Kepala Dinas Pemberdayaan Masyarakat dan Desa (Dinpermades) Kabupaten Banyumas, Hirawan Danan Putra, menjelaskan bahwa pengajuan anggaran tersebut terdiri dari tiga item utama. Pertama, fasilitasi Pilkades serentak tingkat kabupaten, yaitu kegiatan pengangkatan dan pemberhentian kepala desa, dengan anggaran sekitar Rp 654,8 juta. Kedua, fasilitasi Pilkades tingkat kecamatan, yaitu kegiatan penyelenggaraan pelayanan publik untuk 23 kecamatan, dengan anggaran sekitar Rp 790 juta. Ketiga, bantuan keuangan kepada pemerintah desa untuk biaya Pilkades Serentak 2027 di 259 desa, dengan anggaran sekitar Rp 18,8 miliar.
“Kami menganggarkan Rp 20 miliar, itu pengajuannya. Tiga item, meliputi fasilitas tim kabupaten, tim kecamatan, dan anggaran panitia di tingkat desa,” katanya kepada tribunbanyumas.com, Jumat (21/8/2026).
Hirawan menjelaskan bahwa Pilkades serentak 2027 merupakan pelaksanaan gelombang pertama yang dilaksanakan di 259 desa. Sedangkan gelombang kedua di 27 desa akan berlangsung pada tahun 2029, dan gelombang ketiga di 15 desa akan berlangsung pada tahun 2031.

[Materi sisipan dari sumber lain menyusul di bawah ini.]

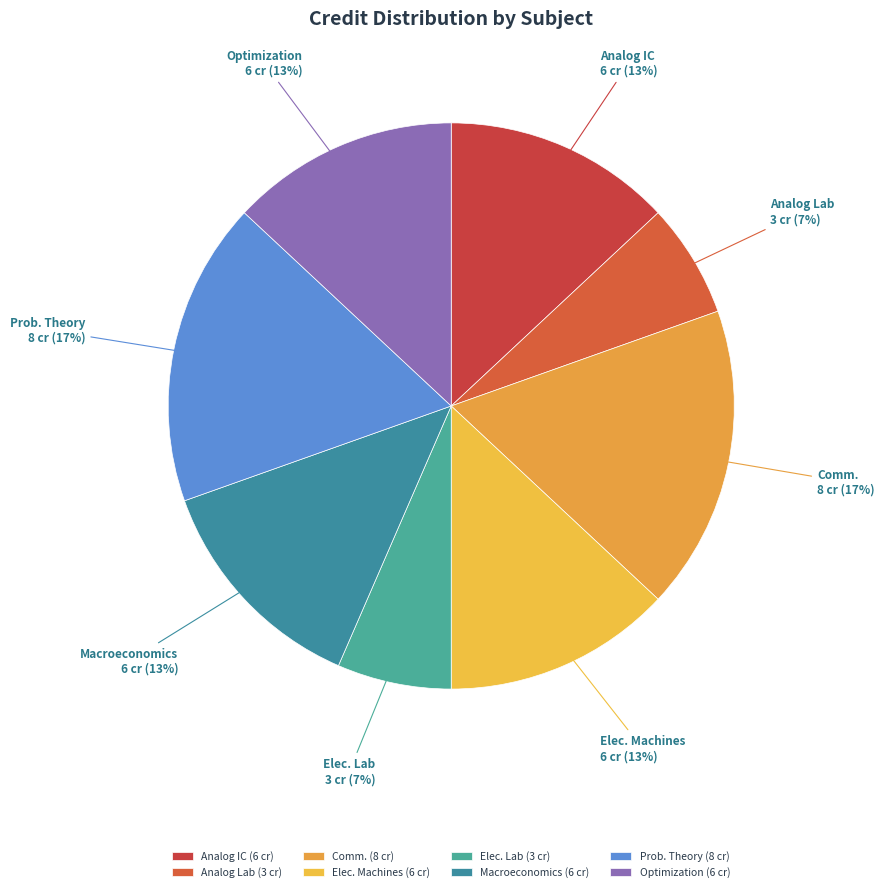

Count the number of slices in the pie.

8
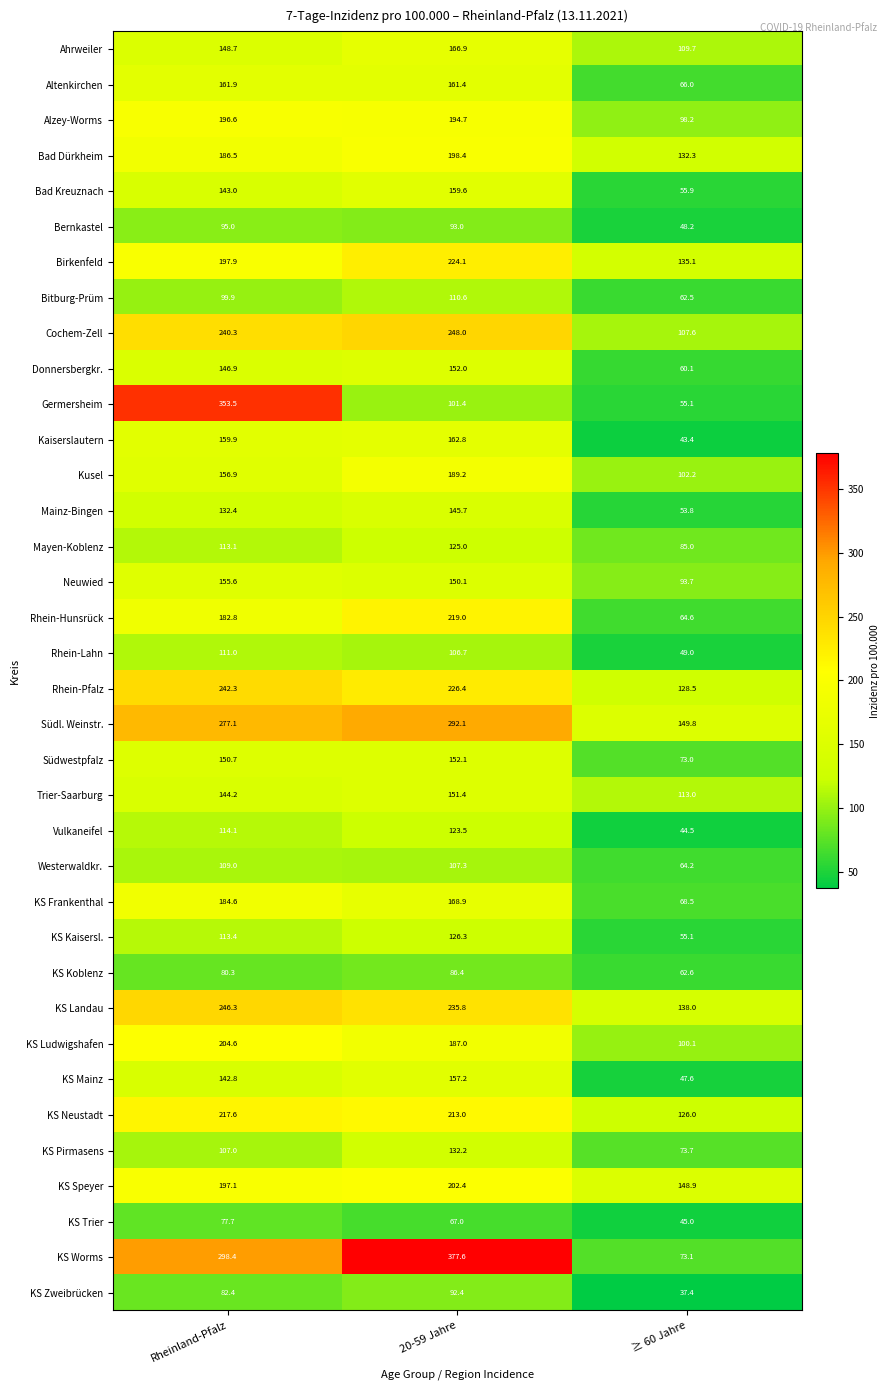

List the series in order of their peak value, highest first.

KS Worms, Germersheim, Südl. Weinstr., Cochem-Zell, KS Landau, Rhein-Pfalz, Birkenfeld, Rhein-Hunsrück, KS Neustadt, KS Ludwigshafen, KS Speyer, Bad Dürkheim, Alzey-Worms, Kusel, KS Frankenthal, Ahrweiler, Kaiserslautern, Altenkirchen, Bad Kreuznach, KS Mainz, Neuwied, Südwestpfalz, Donnersbergkr., Trier-Saarburg, Mainz-Bingen, KS Pirmasens, KS Kaisersl., Mayen-Koblenz, Vulkaneifel, Rhein-Lahn, Bitburg-Prüm, Westerwaldkr., Bernkastel, KS Zweibrücken, KS Koblenz, KS Trier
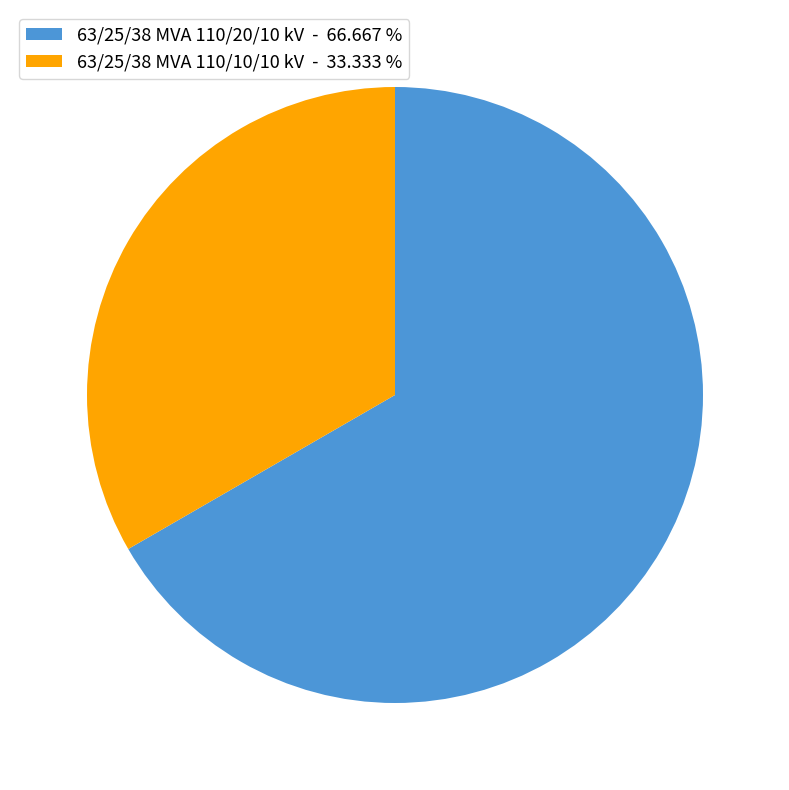

Combined, do 63/25/38 MVA 110/10/10 kV - 33.333 % and 63/25/38 MVA 110/20/10 kV - 66.667 % account for over 50%?

Yes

Waktu pelaksanaan Pilkades serentak 2027 direncanakan sebelum 31 Juli 2027 karena tanggal tersebut merupakan masa berakhir kepala desa lama. Namun, waktu pastinya belum diputuskan.
“Sementara, untuk pemungutan suara, saran yang sudah ada satu minggu sebelum pelantikan. Jadi, tidak banyak waktu jeda untuk penyelesaian sengketa,” jelasnya.

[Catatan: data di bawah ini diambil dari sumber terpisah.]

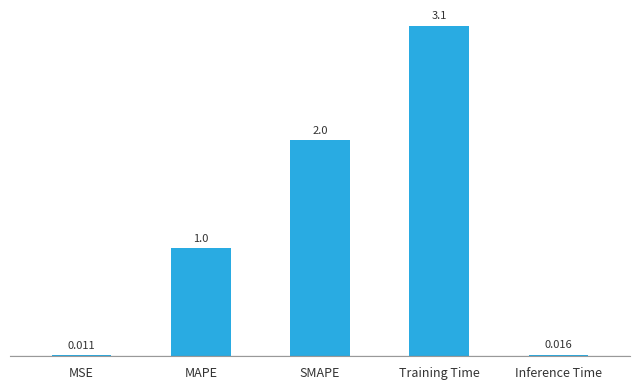

Between SMAPE and Training Time, which is larger?

Training Time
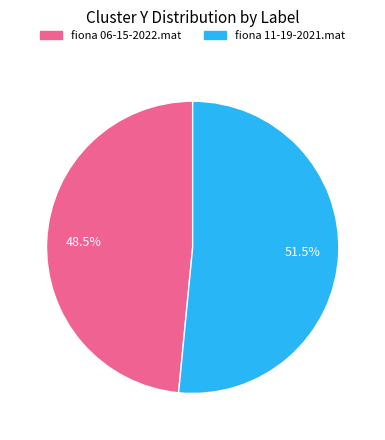

What percentage do fiona 06-15-2022.mat and fiona 11-19-2021.mat together represent?

100.0%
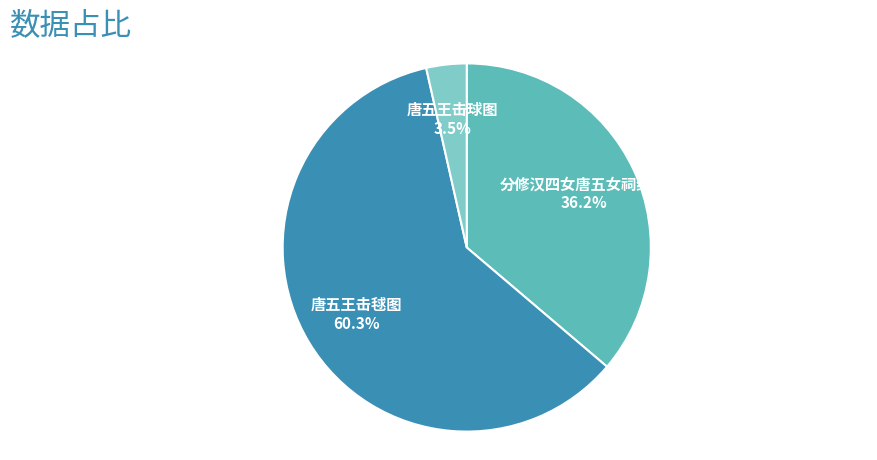

Which category has the smallest portion of the pie?

唐五王击球图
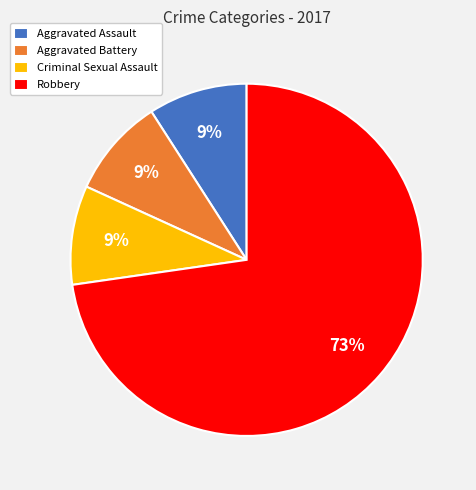

Which category has the biggest portion of the pie?

Robbery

Tiga Poin Penting dalam Raperda Pilkades
Hirawan menjelaskan bahwa saat ini Rancangan Peraturan Daerah (Raperda) tentang Pilkades masih dibahas di DPRD Banyumas. Ada beberapa kesepakatan yang mengacu pada Peraturan Pemerintah (PP) Nomor 16 Tahun 2016.
Pertama, diperbolehkan calon tunggal atau calon kepala desa untuk mengikuti proses pemungutan suara kepala desa atau lawan kotak kosong. Persyaratan minimal 2 orang dan maksimal 5 orang. “Jadi ketika belum mencapai 2 orang, berdasarkan aturan, maka akan ada perpanjangan waktu pertama 15 hari, kedua 10 hari. Bagi calon yang melebihi 5 orang, maka akan diadakan seleksi untuk dikerucutkan menjadi 5 orang,” jelasnya.
Poin kedua, menurut Hirawan, calon dari perangkat desa jika sudah ditetapkan sebagai calon kepala desa, wajib mengundurkan diri. Apabila kalah, maka sudah tidak bisa kembali menjadi perangkat desa.
Ketiga, kepala desa inkumben yang sudah menjabat dua kali, masih ada satu kali mengikuti Pilkades. “Mana kala sudah menjabat dua kali, punya kesempatan satu kali lagi. Kemudian yang sudah menjabat satu kali, juga punya kesempatan satu kali lagi, sesuai PP,” ungkapnya.